ＣＤ８０および／またはＣＤ８６を発現する前記細胞が抗原提示細胞であり、ＣＤ２８を発現する前記他の細胞がＴ細胞である、請求項１～６のいずれか一項に記載の抗体またはその改変体。
前記抗体またはその改変体は、アンタゴニスティック抗ＣＤ８０抗体、アンタゴニスティック抗ＣＤ８６抗体、アンタゴニスティック抗ＣＤ２８抗体、またはＣＤ８０およびＣＤ８６に対するアンタゴニスティック二重特異性抗体、あるいはそれらの改変体である、請求項１～７のいずれか一項に記載の抗体またはその改変体。
請求項１～８のいずれか１項に記載の抗体またはその改変体のアミノ酸配列をコードする核酸分子。

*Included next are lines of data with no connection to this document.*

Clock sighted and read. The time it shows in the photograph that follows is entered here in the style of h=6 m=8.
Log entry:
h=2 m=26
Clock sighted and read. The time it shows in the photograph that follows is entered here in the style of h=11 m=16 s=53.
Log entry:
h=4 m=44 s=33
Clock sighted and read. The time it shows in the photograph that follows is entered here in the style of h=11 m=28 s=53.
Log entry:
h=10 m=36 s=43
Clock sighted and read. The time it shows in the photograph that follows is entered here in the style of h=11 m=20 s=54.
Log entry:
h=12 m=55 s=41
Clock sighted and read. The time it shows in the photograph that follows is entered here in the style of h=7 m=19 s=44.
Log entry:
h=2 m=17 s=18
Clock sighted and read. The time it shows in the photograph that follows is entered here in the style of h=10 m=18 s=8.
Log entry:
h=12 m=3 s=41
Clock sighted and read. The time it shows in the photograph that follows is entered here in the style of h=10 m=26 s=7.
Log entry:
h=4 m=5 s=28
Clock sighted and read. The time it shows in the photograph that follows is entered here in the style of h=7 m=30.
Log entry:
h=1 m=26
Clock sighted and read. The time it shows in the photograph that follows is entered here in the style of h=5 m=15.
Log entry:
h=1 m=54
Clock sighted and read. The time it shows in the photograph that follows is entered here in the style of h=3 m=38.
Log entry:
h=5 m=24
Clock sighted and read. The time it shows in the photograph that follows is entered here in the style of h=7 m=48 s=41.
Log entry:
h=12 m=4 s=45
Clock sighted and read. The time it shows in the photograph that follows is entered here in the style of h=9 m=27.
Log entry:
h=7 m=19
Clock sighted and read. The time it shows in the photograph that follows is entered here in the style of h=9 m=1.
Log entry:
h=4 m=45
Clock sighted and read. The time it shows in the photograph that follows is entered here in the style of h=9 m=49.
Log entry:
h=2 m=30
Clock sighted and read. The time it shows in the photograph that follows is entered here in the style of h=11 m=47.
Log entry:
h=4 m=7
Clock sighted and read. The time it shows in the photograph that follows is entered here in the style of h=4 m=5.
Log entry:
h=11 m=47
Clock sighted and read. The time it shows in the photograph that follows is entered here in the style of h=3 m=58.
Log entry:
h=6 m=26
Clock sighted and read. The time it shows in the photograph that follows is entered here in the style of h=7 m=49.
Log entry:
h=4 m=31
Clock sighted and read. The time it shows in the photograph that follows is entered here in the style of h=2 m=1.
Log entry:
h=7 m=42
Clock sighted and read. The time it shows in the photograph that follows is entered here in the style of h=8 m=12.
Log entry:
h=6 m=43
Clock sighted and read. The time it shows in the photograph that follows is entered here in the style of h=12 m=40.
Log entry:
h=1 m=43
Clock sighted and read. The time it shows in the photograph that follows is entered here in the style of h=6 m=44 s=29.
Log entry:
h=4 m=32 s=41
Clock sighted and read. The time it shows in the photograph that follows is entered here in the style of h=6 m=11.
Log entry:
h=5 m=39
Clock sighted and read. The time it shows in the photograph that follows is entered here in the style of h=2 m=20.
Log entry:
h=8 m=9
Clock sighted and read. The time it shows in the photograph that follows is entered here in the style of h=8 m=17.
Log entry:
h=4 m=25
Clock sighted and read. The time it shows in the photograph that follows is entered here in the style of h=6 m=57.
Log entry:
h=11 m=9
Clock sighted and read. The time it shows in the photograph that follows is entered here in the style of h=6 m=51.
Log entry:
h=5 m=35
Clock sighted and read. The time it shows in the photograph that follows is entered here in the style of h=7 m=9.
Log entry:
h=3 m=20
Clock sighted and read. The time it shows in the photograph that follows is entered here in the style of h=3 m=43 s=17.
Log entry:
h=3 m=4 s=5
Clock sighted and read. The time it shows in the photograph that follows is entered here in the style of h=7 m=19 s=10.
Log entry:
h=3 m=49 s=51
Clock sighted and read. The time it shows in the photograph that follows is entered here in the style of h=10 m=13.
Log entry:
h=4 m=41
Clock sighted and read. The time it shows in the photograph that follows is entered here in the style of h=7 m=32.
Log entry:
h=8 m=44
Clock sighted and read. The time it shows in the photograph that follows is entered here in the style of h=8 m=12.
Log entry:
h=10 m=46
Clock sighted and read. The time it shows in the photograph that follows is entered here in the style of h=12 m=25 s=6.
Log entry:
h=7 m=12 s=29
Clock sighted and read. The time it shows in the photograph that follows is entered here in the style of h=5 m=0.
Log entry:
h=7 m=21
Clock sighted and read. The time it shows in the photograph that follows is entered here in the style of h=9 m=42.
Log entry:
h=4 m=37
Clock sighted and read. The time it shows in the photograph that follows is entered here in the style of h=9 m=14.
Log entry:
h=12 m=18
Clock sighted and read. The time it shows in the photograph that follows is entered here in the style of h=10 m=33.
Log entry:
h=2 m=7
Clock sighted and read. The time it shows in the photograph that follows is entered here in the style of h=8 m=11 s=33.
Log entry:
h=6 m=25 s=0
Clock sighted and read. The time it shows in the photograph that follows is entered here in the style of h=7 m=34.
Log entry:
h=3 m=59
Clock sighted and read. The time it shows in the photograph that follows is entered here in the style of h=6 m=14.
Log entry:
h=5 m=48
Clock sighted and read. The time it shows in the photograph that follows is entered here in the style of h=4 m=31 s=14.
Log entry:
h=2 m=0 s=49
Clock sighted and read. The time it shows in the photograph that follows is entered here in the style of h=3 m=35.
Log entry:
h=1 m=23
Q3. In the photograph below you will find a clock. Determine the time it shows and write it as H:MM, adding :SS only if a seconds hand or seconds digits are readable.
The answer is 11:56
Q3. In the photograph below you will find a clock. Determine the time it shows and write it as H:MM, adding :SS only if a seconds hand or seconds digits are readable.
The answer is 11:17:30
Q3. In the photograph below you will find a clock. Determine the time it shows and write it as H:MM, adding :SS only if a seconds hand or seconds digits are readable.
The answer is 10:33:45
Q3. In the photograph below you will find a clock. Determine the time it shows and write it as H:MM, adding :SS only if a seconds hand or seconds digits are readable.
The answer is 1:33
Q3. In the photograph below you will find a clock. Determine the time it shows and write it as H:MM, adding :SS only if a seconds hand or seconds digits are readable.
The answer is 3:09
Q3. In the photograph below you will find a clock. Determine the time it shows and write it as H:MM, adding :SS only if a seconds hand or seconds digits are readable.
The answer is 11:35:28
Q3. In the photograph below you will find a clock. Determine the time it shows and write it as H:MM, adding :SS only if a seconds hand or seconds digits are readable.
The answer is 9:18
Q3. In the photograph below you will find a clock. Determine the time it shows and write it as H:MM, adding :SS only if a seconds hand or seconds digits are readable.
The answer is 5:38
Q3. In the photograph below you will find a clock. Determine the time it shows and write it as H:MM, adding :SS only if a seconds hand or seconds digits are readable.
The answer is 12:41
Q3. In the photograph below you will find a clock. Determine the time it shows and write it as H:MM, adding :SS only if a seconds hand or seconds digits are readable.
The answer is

（ａ）配列番号４５に記載のヌクレオチド配列を有する、ＶＨをコードするポリヌクレオチド、および配列番号４７に記載のヌクレオチド配列を有する、ＶＬをコードするポリヌクレオチド、または
（ｂ）配列番号４９に記載のヌクレオチド配列を有する、ＶＨをコードするポリヌクレオチド、および配列番号５１に記載のヌクレオチド配列を有する、ＶＬをコードするポリヌクレオチド
を含有する、請求項９に記載の核酸分子。
請求項９または請求項１０に記載の核酸分子を有するベクター。
請求項９または請求項１０に記載の核酸分子あるいは請求項１１に記載のベクターを含む細胞。
請求項１２の細胞を培養することを含む、請求項１～８のいずれか一項に記載の抗体またはその改変体の製造方法。
請求項１～８のいずれか一項に記載の抗体またはその改変体のうちの少なくとも１つを含む、免疫寛容が誘導された細胞を作製するための組成物。
アンタゴニスティック抗ＣＤ８０抗体、アンタゴニスティック抗ＣＤ８６抗体、アンタゴニスティック抗ＣＤ２８抗体、もしくはＣＤ８０およびＣＤ８６に対するアンタゴニスティック二重特異性抗体、またはそれらの改変体、あるいはこれらの任意の組み合わせを含む、請求項１４に記載の組成物。
請求項１～８のいずれか一項に記載の抗体またはその改変体と、被験体由来の細胞と、該被験体に由来しない抗原または該抗原の含有物とを混合するステップを含む、該被験体に由来しない抗原によって生じる疾患、障害または状態を処置または予防するための細胞を製造するための方法。
前記疾患、障害または状態は、移植免疫拒絶反応、アレルギー、自己免疫疾患、移植片対宿主病、ならびにｉＰＳ細胞またはＥＳ細胞およびそれらの細胞由来の細胞、組織または臓器の移植によって引き起こされる免疫拒絶反応からなる群より選択される、請求項１６に記載の方法。
前記抗原の含有物は細胞である、請求項１６または１７に記載の方法。
前記キメラ抗体がマウスとヒトのキメラ抗体である、請求項１～８のいずれか一項に記載の抗体またはその改変体。
免疫寛容が誘導されていない細胞と比較して、前記被験体の細胞における^３Ｈ－チミジン取込み量が約７３％低減される、請求項１～８、及び１９のいずれか一項に記載の抗体またはその改変体。
配列番号３８に記載のアミノ酸配列を有する重鎖および配列番号４０に記載のアミノ酸配列を有する軽鎖を有する、請求項１～８、１９、及び２０のいずれか一項に記載の抗体またはその改変体と、配列番号４２に記載のアミノ酸配列を有する重鎖および配列番号４４に記載のアミノ酸配列を有する軽鎖を有する、請求項１～８、１９、及び２０のいずれか一項に記載の抗体またはその改変体との組み合わせ物。